Saved data entries:

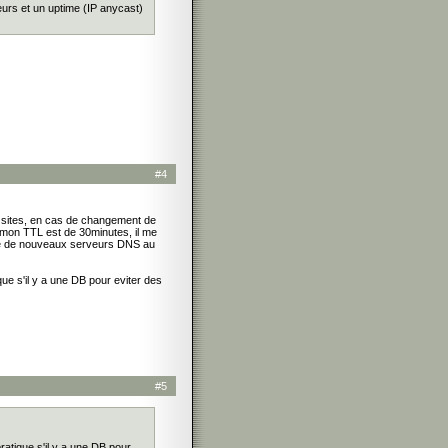
urs et un uptime (IP anycast)
#4
s sites, en cas de changement de
mon TTL est de 30minutes, il me
pte de nouveaux serveurs DNS au
que s'il y a une DB pour eviter des
#5
ratique s'il y a une DB pour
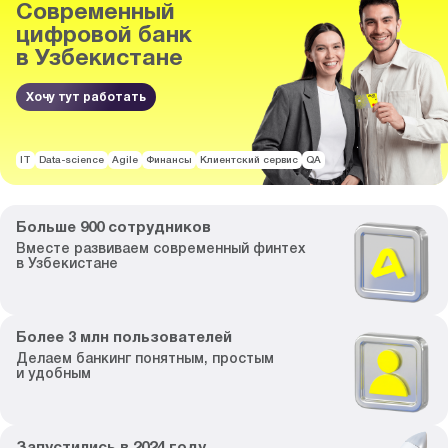
Современный
цифровой банк
в Узбекистане
Хочу тут работать
IT
Data-science
Agile
Финансы
Клиентский сервис
QA
Больше
900
сотрудников
Вместе развиваем
современный финтех
в Узбекистане
Более
3
млн пользователей
Делаем банкинг
понятным, простым
и удобным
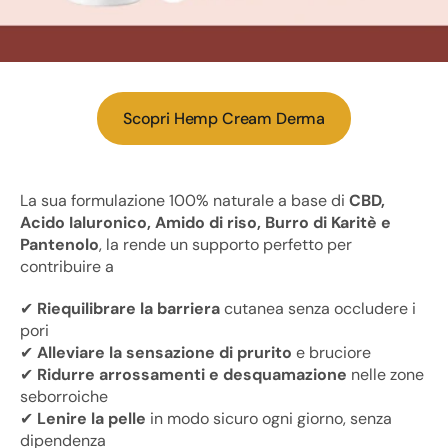
Scopri Hemp Cream Derma
La sua formulazione 100% naturale a base di
CBD,
Acido Ialuronico, Amido di riso, Burro di Karitè e
Pantenolo
, la rende un supporto perfetto per
contribuire a
✔
Riequilibrare la barriera
cutanea senza occludere i
pori
✔
Alleviare la sensazione di prurito
e bruciore
✔
Ridurre arrossamenti e desquamazione
nelle zone
seborroiche
✔
Lenire la pelle
in modo sicuro ogni giorno, senza
dipendenza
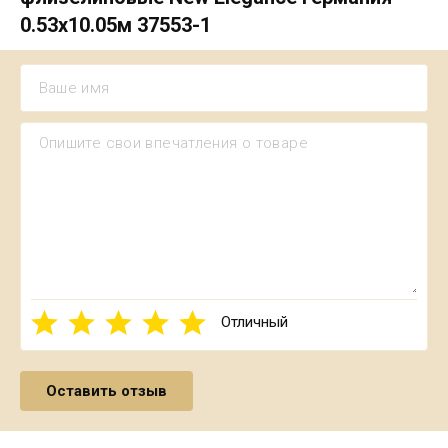
0.53х10.05м 37553-1
Отличный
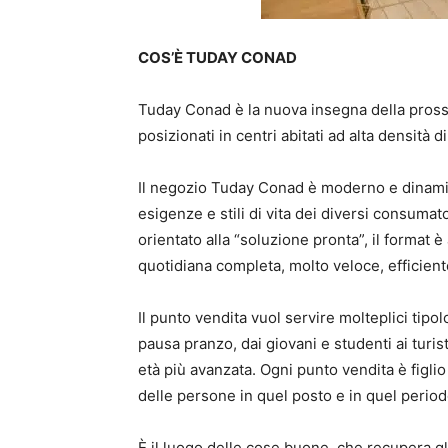
COS’È TUDAY CONAD
Tuday Conad è la nuova insegna della prossi
posizionati in centri abitati ad alta densità 
Il negozio Tuday Conad è moderno e dinami
esigenze e stili di vita dei diversi consumato
orientato alla “soluzione pronta”, il format è
quotidiana completa, molto veloce, efficient
Il punto vendita vuol servire molteplici tipolo
pausa pranzo, dai giovani e studenti ai turist
età più avanzata. Ogni punto vendita è figlio
delle persone in quel posto e in quel period
È il luogo delle cose buone, che recupera gl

**Work to complete:** Retype the stretch from the line containing "COS’È TUDAY CONAD" through the end of the data, copying each line character for character.

**Reply to the task:**
COS’È TUDAY CONAD
Tuday Conad è la nuova insegna della prossi
posizionati in centri abitati ad alta densità 
Il negozio Tuday Conad è moderno e dinami
esigenze e stili di vita dei diversi consumato
orientato alla “soluzione pronta”, il format è
quotidiana completa, molto veloce, efficient
Il punto vendita vuol servire molteplici tipolo
pausa pranzo, dai giovani e studenti ai turist
età più avanzata. Ogni punto vendita è figlio
delle persone in quel posto e in quel period
È il luogo delle cose buone, che recupera gl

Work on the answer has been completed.